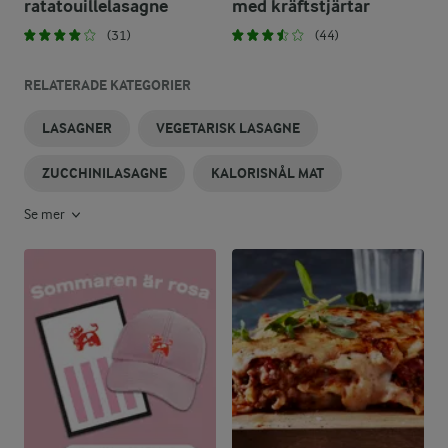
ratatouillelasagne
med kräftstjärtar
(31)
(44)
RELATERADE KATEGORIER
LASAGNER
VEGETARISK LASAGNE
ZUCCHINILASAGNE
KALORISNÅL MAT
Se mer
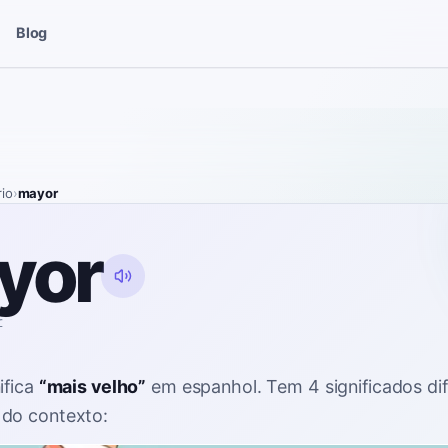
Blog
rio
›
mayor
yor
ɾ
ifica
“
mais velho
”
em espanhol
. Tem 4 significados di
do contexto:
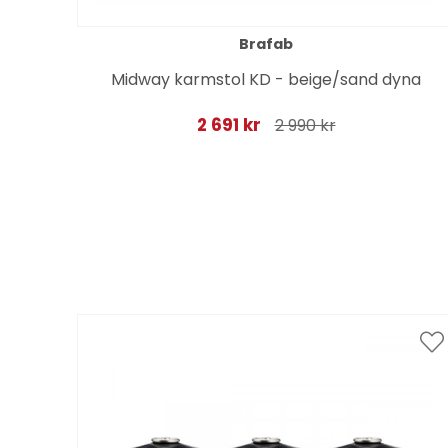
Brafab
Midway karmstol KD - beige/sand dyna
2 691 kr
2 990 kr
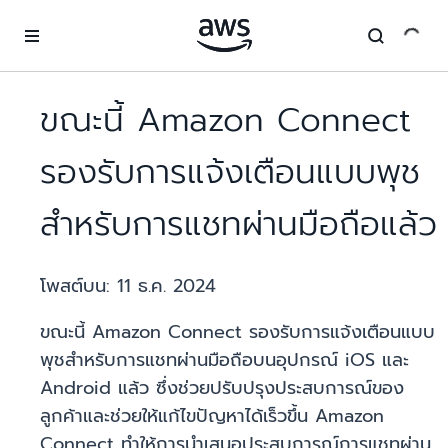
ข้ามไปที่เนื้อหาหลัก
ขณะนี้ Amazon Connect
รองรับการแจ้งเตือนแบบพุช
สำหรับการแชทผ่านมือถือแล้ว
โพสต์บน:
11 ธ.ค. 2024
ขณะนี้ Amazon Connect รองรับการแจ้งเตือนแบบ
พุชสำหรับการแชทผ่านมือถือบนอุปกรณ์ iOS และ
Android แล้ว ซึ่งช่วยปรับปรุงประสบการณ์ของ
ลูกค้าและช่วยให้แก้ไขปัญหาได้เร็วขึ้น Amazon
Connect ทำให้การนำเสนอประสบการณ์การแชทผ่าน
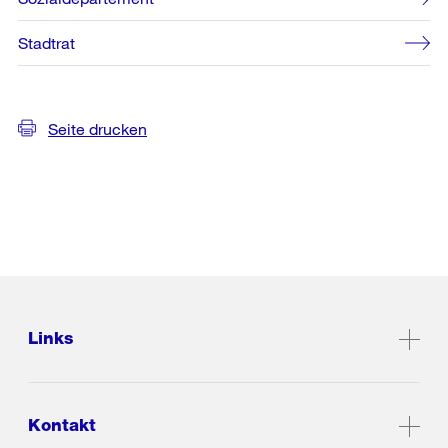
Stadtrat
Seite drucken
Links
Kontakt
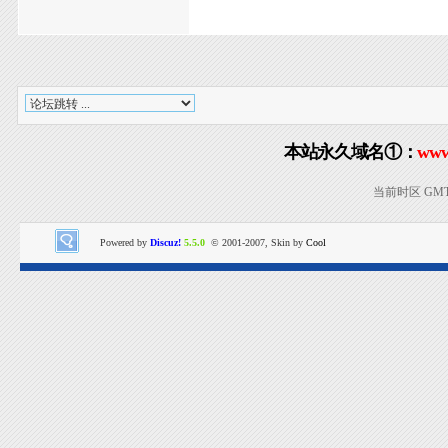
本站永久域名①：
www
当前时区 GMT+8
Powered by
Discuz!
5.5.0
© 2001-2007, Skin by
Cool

==

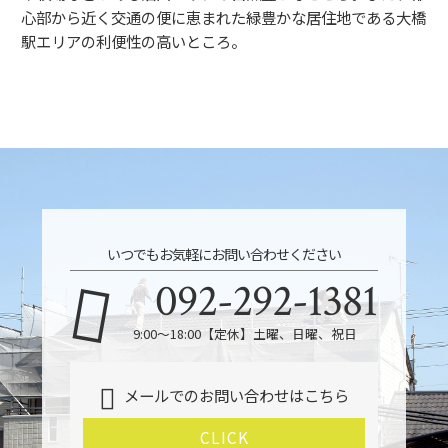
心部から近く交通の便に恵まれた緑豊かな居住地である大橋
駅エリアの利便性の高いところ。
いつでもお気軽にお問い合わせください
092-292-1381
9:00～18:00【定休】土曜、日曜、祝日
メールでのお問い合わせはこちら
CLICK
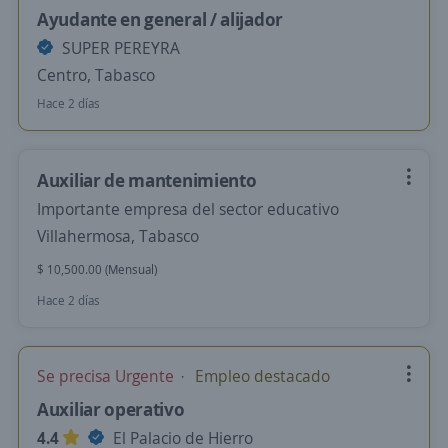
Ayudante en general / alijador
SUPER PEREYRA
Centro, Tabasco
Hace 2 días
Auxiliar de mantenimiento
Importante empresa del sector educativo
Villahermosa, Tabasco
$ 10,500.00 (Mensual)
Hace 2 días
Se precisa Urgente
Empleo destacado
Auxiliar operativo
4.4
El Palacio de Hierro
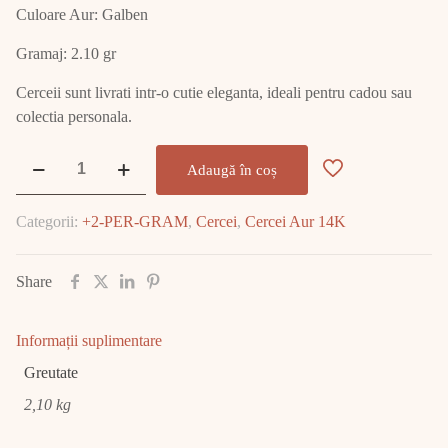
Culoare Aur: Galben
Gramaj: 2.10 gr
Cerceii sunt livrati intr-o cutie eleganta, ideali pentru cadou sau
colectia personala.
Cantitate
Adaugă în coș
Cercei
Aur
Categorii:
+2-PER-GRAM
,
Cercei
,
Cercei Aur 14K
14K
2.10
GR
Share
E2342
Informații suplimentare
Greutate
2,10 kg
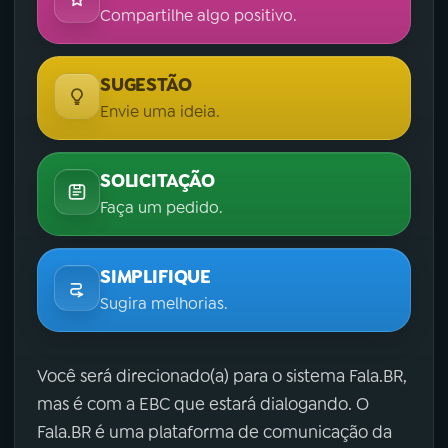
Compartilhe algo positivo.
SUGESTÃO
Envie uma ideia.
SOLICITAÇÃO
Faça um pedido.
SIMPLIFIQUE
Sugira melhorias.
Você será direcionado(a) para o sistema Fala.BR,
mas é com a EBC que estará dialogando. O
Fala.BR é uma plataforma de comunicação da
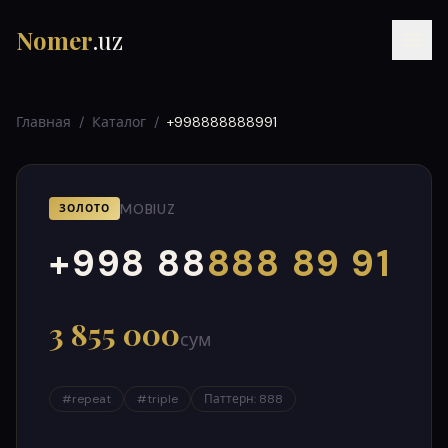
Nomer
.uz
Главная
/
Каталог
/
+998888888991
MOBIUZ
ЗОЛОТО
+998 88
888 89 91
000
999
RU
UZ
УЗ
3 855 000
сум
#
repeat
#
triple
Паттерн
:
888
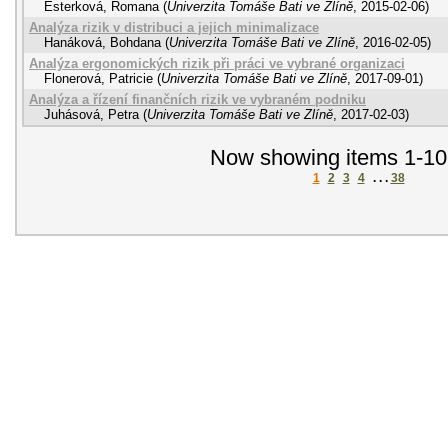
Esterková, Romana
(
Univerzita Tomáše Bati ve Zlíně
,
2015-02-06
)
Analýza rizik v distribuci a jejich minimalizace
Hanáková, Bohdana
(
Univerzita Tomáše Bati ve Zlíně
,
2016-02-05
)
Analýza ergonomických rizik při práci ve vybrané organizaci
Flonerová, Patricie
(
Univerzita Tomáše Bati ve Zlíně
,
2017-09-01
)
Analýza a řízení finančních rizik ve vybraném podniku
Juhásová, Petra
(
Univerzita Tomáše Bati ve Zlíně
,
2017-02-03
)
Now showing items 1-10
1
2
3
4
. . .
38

...

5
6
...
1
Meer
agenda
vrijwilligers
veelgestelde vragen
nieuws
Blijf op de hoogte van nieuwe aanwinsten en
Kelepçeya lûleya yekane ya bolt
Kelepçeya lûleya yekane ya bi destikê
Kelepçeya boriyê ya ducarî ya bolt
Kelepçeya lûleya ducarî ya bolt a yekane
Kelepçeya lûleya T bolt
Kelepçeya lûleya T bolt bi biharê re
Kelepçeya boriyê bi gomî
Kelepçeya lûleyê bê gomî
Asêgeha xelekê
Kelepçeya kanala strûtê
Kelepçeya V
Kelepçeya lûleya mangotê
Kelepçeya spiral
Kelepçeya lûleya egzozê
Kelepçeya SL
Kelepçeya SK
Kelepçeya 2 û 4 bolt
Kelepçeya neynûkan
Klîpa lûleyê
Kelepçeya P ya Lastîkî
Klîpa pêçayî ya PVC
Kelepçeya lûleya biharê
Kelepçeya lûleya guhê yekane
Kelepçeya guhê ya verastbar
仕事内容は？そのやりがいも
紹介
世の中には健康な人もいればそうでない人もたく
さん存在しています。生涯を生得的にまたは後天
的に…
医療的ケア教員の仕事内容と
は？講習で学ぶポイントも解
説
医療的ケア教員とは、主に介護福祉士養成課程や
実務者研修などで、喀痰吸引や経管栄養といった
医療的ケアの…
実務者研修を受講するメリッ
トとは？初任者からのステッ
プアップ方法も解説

__WORK TO COMPLETE__
Scan the listing for the word "ducarî". Copy every line in which it appears.

__WRITTEN ANSWER__
Kelepçeya boriyê ya ducarî ya bolt
Kelepçeya lûleya ducarî ya bolt a yekane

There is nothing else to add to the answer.